According to critics on both sides of the political isle, there are many problems with the way the poverty rate is compiled. The poverty threshold was originally developed in the 1960s based on the assumption that families spent one-third of their income on food. The rate also takes into consideration family size and age of family members. Five decades after its inception, changes in spending patterns are not reflected in the rating.

Today, families spend an average of 12 percent on food, while the cost of housing takes up a much larger portion of income. In 2006, half of renters and a third of homeowners spent at least 30 percent of income on housing, and 25 percent of renters and 14 percent of owners spent half of their income on housing.

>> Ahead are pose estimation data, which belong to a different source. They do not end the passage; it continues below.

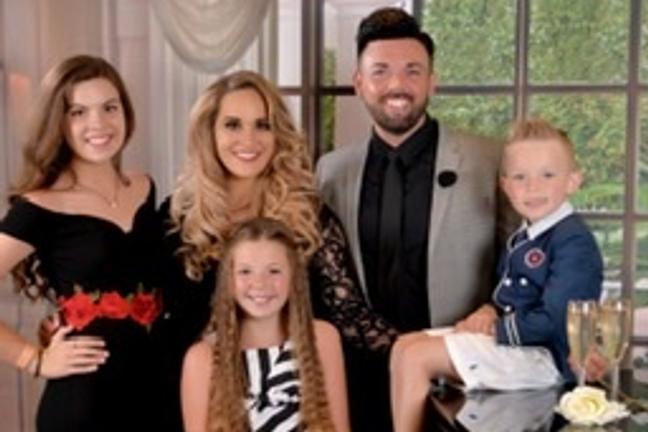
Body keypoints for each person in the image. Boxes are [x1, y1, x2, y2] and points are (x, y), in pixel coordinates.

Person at [153, 70, 397, 431]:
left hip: (300, 391)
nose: (249, 139)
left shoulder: (308, 214)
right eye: (232, 125)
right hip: (201, 398)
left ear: (278, 133)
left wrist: (421, 350)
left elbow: (351, 316)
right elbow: (153, 313)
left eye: (262, 125)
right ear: (209, 133)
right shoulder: (177, 219)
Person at [316, 7, 516, 429]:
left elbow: (526, 259)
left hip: (464, 387)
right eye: (381, 71)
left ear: (432, 81)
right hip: (361, 385)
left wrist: (497, 311)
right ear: (359, 82)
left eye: (412, 71)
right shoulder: (330, 172)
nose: (397, 85)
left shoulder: (490, 159)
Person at [389, 118, 604, 432]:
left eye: (547, 175)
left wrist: (494, 328)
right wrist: (489, 310)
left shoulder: (573, 240)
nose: (533, 187)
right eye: (520, 176)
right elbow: (510, 295)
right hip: (519, 345)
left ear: (573, 181)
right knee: (404, 346)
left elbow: (557, 320)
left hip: (545, 358)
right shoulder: (525, 235)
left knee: (416, 357)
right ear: (505, 185)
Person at [0, 55, 162, 431]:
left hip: (156, 393)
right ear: (59, 122)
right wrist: (33, 359)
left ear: (126, 113)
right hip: (84, 406)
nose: (98, 123)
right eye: (78, 112)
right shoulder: (39, 207)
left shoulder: (145, 188)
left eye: (109, 107)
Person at [181, 217, 350, 431]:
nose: (260, 283)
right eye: (245, 271)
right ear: (228, 281)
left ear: (293, 278)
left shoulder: (322, 337)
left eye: (274, 271)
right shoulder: (202, 358)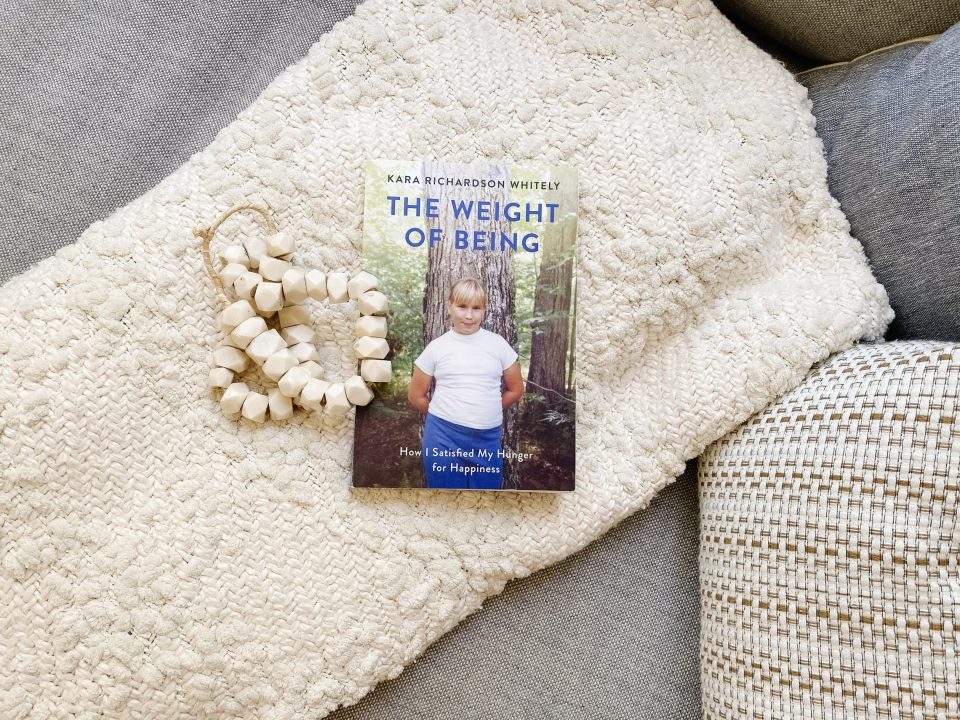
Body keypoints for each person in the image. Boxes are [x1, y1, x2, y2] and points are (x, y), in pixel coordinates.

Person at [408, 278, 524, 490]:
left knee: (485, 501)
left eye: (476, 308)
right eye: (462, 307)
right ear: (449, 306)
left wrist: (489, 409)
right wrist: (443, 415)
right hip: (443, 438)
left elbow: (516, 389)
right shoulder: (437, 348)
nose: (469, 315)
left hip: (487, 440)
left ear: (484, 310)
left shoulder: (498, 345)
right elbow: (416, 396)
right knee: (447, 502)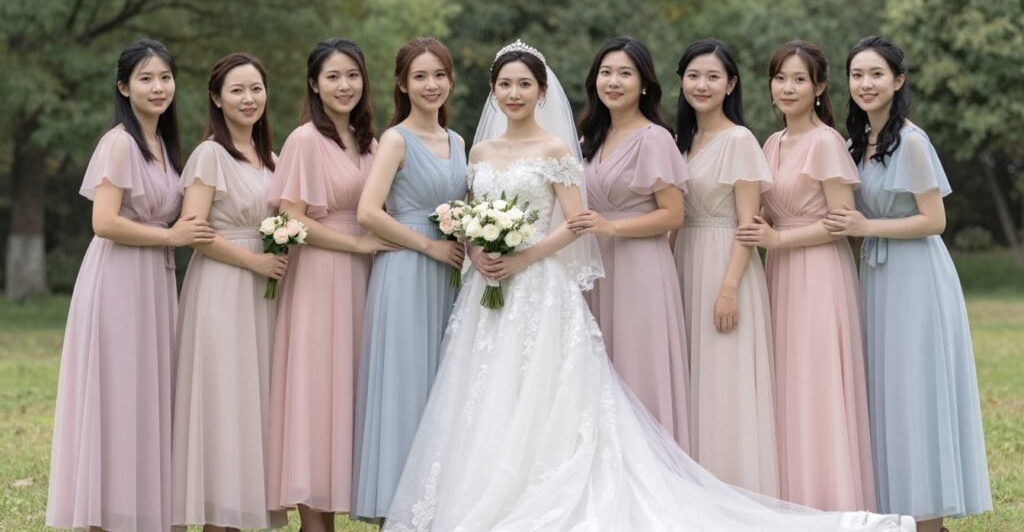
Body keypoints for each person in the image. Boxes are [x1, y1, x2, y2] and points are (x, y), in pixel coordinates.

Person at [381, 40, 913, 532]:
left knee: (564, 387)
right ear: (493, 93)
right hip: (492, 291)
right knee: (489, 391)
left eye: (525, 84)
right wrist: (481, 250)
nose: (514, 93)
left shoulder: (571, 149)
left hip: (555, 278)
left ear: (544, 92)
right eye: (504, 85)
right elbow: (473, 213)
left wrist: (523, 259)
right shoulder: (490, 151)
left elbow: (585, 220)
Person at [824, 36, 992, 532]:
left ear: (898, 81)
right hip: (878, 279)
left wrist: (865, 228)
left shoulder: (912, 141)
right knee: (887, 391)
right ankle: (898, 513)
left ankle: (930, 520)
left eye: (876, 74)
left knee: (916, 393)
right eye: (857, 75)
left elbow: (934, 219)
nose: (865, 84)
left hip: (917, 278)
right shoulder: (858, 142)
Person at [47, 39, 215, 532]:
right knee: (116, 394)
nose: (158, 87)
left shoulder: (166, 146)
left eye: (165, 77)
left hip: (156, 283)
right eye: (146, 78)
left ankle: (140, 512)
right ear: (124, 87)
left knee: (148, 393)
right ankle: (103, 514)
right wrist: (171, 235)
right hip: (118, 279)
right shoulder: (119, 142)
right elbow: (103, 221)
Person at [736, 40, 874, 512]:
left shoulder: (826, 142)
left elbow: (843, 219)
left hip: (819, 274)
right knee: (786, 384)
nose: (788, 88)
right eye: (780, 79)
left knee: (817, 383)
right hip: (779, 275)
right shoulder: (771, 143)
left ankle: (830, 500)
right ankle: (790, 502)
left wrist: (778, 241)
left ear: (819, 88)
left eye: (799, 79)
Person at [266, 38, 395, 532]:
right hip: (320, 274)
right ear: (314, 85)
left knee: (357, 386)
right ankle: (315, 520)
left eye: (353, 76)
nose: (344, 86)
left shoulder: (373, 144)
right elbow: (291, 219)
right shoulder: (304, 141)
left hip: (368, 279)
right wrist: (358, 246)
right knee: (317, 388)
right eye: (333, 77)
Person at [352, 36, 468, 523]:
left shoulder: (459, 141)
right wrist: (428, 246)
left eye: (438, 74)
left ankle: (434, 505)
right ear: (402, 83)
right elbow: (367, 212)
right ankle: (391, 507)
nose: (431, 85)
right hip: (405, 270)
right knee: (403, 383)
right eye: (420, 76)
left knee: (440, 385)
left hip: (448, 276)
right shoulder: (396, 140)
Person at [172, 52, 287, 531]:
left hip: (264, 297)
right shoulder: (210, 155)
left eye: (255, 89)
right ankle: (216, 518)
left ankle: (241, 517)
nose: (248, 99)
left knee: (253, 404)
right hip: (221, 290)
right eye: (237, 90)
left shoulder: (275, 160)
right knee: (222, 401)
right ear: (217, 99)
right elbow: (192, 227)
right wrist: (255, 260)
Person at [670, 38, 778, 495]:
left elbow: (749, 222)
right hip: (684, 259)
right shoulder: (682, 140)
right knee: (692, 380)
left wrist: (729, 288)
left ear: (731, 83)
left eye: (713, 76)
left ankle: (734, 491)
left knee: (724, 382)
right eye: (694, 75)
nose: (702, 84)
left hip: (726, 264)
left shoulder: (740, 140)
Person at [571, 36, 690, 448]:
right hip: (596, 266)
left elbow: (674, 215)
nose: (614, 82)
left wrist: (612, 227)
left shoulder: (655, 138)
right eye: (606, 73)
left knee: (639, 369)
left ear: (644, 84)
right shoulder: (588, 139)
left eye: (625, 73)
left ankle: (651, 469)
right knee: (600, 369)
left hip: (641, 266)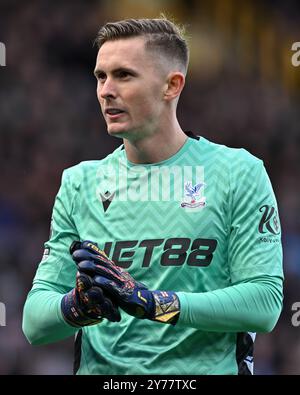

The current cost of living metric does not factor in these proportions and leaves out many substantial costs such as medical, child care, education and transportation. Additionally, it doesn't factor in non-cash government assistance such as food stamps, housing subsidies and low-income tax credits. Income taxes are not factored into a household's spending power, as poverty is calculated based on pre-tax annual income.

Interestingly, geographically-based variations in cost of living are not considered either. Critics claim that this may lead to increasing underestimation in urban areas with above average costs of living. Additionally, the Census does not calculate a person's assets and liabilities. This means that home equity and savings are not considered, nor are the increasingly burdensome debts many Americans hold. Steven Crawford and Shawn Fremstad of Reuters summarize this point:

“As Nobel laureates Joseph Stiglitz and Amartya Sen, along with economist Jean-Paul Fitoussi, write in their new book Mis-Measuring Our Lives, "Income and consumption are crucial for assessing living standards, but in the end they can only be gauged in conjunction with information on wealth." This point is just as relevant to poverty measurement as it is to other measures of living standards.

Beginning next year the Census will publish figures that take into account the costs of medical care, transportation and child care as well tax credits in supplemental data (however, the official poverty rate will not change).

Another area of contention comes into play when discussing millions of 25-34 year olds who are also left out of the official count. As the New York Times reports, though 40 percent of the 5.5 million in this age group who live at home fall below the poverty line of less than $11,121 per year for a single person, they are not included in the official numbers of Americans in poverty. Why, you ask? Because these individuals live at home or with family members.

While some believe that the American government undercounts the actual poverty rate, others feel that the rate is higher than it should be. These individuals believe that people who are not truly poor are often included, because public programs like food stamps, government insurance and other -- in kind -- benefits are not factored into the poverty level. Some also claim that the Consumer Price Index used to calculate cost of living does not factor in the low prices at many big-box stores.

There are also concerns that the indicators we use to look at poverty overlook the long-term improvements in living standards since the 1960s. For example, in 1960 only 12 percent of the population had air conditioning, and only 8 percent of Americans had completed four years of college.

While there is surely debate, what everyone seems to agree on is that the current measures of poverty in America are flawed. Perhaps more comprehensive data being collected for next year’s supplemental poverty measure will be the first step in developing a more accurate standard for assessing American poverty. What do you think?